Sari berhenti sejenak, wajahnya ikut basah oleh air mata. “Sabar, Mbak. Kita cari bersama… asal kita selamat dulu.”

Pagi datang tanpa suara burung. Desa yang kemarin hidup, kini seperti dunia yang tertidur dalam luka. Rumah-rumah rusak, jalan tertutup lumpur, pohon tumbang menghalangi sungai.

Di tenda pengungsian, Dila duduk memeluk selimut tipis.

“Bu… Ayah di mana? Sudah dapat kabar?” tanyanya lirih.

Sari mengusap rambut putrinya. “Belum, Nak. Tapi kita terus cari.

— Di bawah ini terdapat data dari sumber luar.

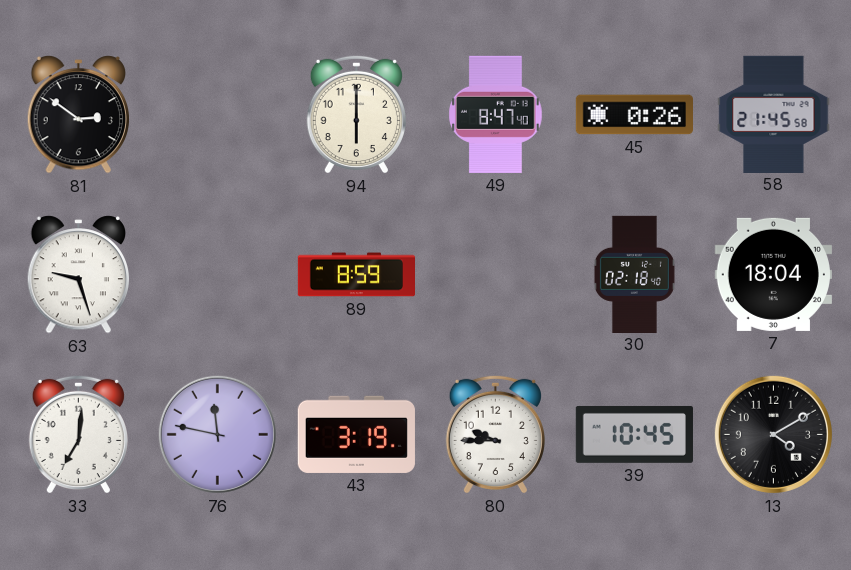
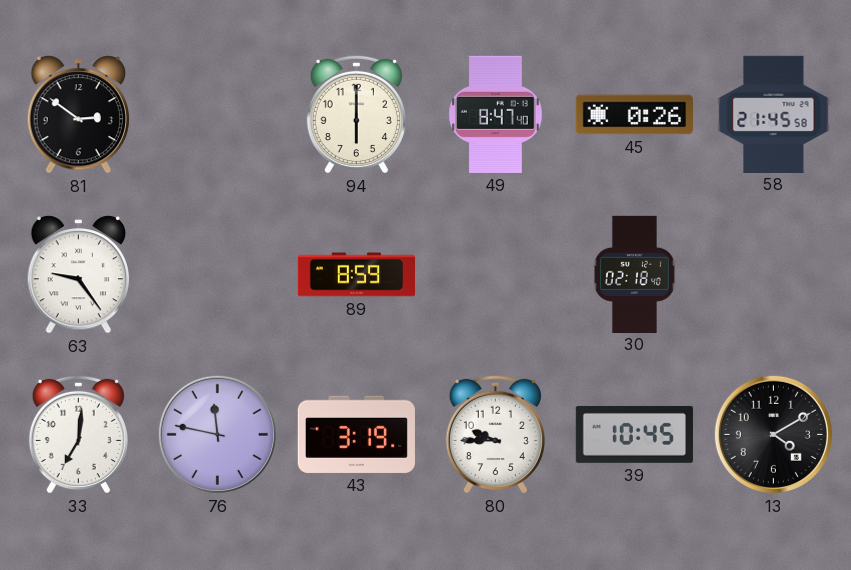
63: 9:27 -> 9:24
7: 18:04 -> none
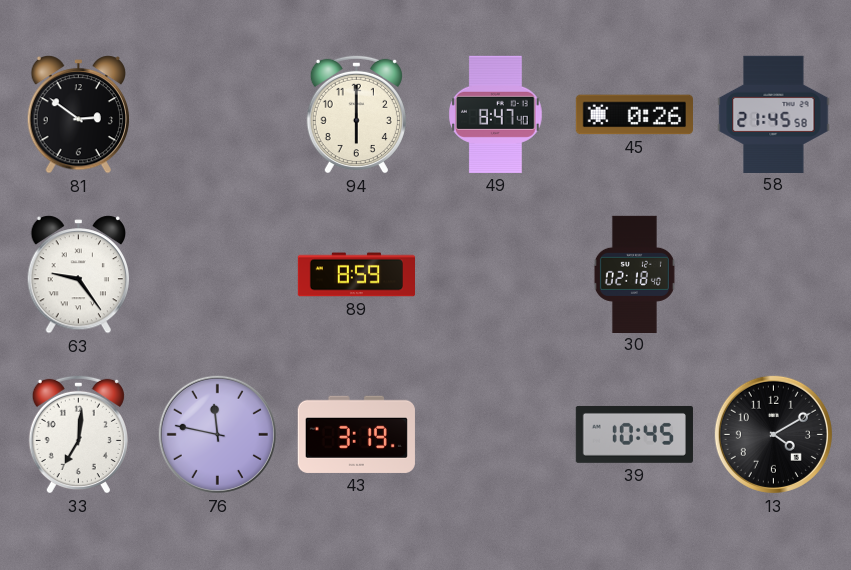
80: 9:45 -> none
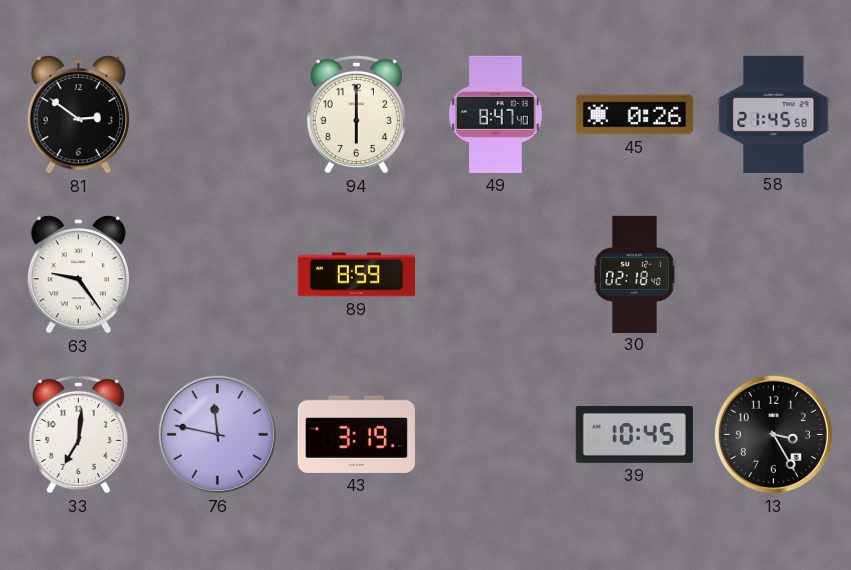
13: 4:10 -> 3:25
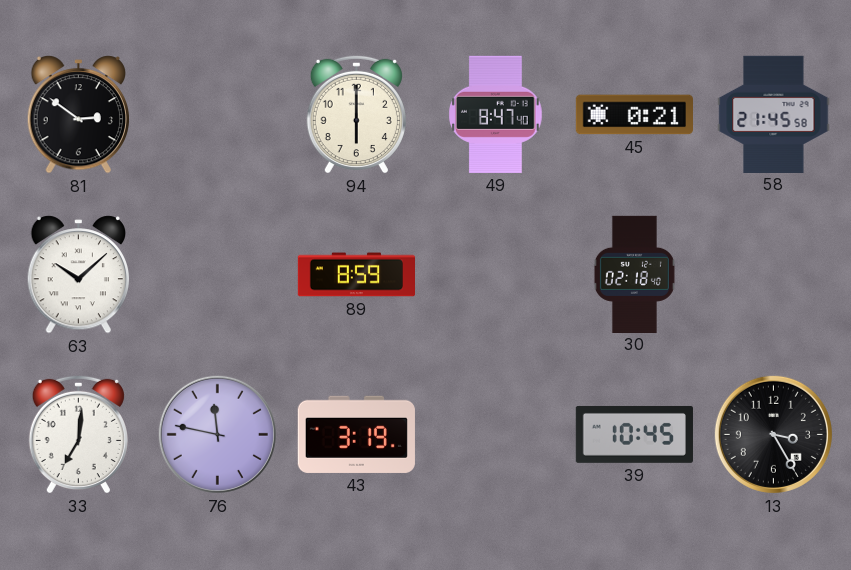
45: 0:26 -> 0:21
63: 9:24 -> 10:08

Banyak yang hilang sejak malam itu…”

Relawan yang baru datang memberikan roti kepada anak-anak. Suara mereka mencoba ramah, meski lelah tidak bisa disembunyikan.

Budi datang membawa kabar. “Ri, data terakhir dari kepolisian… sudah lebih seribu korban terdampak di Sumut. Banyak yang hilang. Kita harus siap dengan apa pun.”

Sari mengangguk pelan. “Yang penting, yang tersisa harus tetap hidup.”

Tiba-tiba tangis pecah dari tenda sebelah. Seorang ibu baru saja diberi kabar bahwa anaknya ditemukan, tapi tak lagi bernyawa. Tangis itu merambat ke seluruh tenda, membuat udara semakin berat.

Dila meraih tangan ibunya. “Bu, jangan pergi ya…”

Sari memeluknya erat. “Ibu akan ada di sini. Kita bangun lagi hidup kita. Pelan-pelan.”

Di tengah duka, warga saling membantu membersihkan puing. Relawan membangun dapur umum. Anak-anak bermain di tanah basah, mencoba melupakan malam panjang yang menakutkan itu.

Di pinggir desa, Sari berdiri memandang reruntuhan rumahnya.

“Air merampas banyak hal,” bisiknya. “Tapi tidak dengan harapan. Itu yang akan kita jaga.”

Dila menggenggam tangannya. “Bu… kita pulang ke sini lagi nanti?”

Sari tersenyum tipis. “Iya. Suatu hari. Ketika luka ini sudah kering.”

Dan di antara sisa lumpur, suara kehidupan perlahan kembali tumbuh kecil, rapuh, tapi nyata. Seperti sinar matahari yang akhirnya menembus awan setelah malam paling gelap.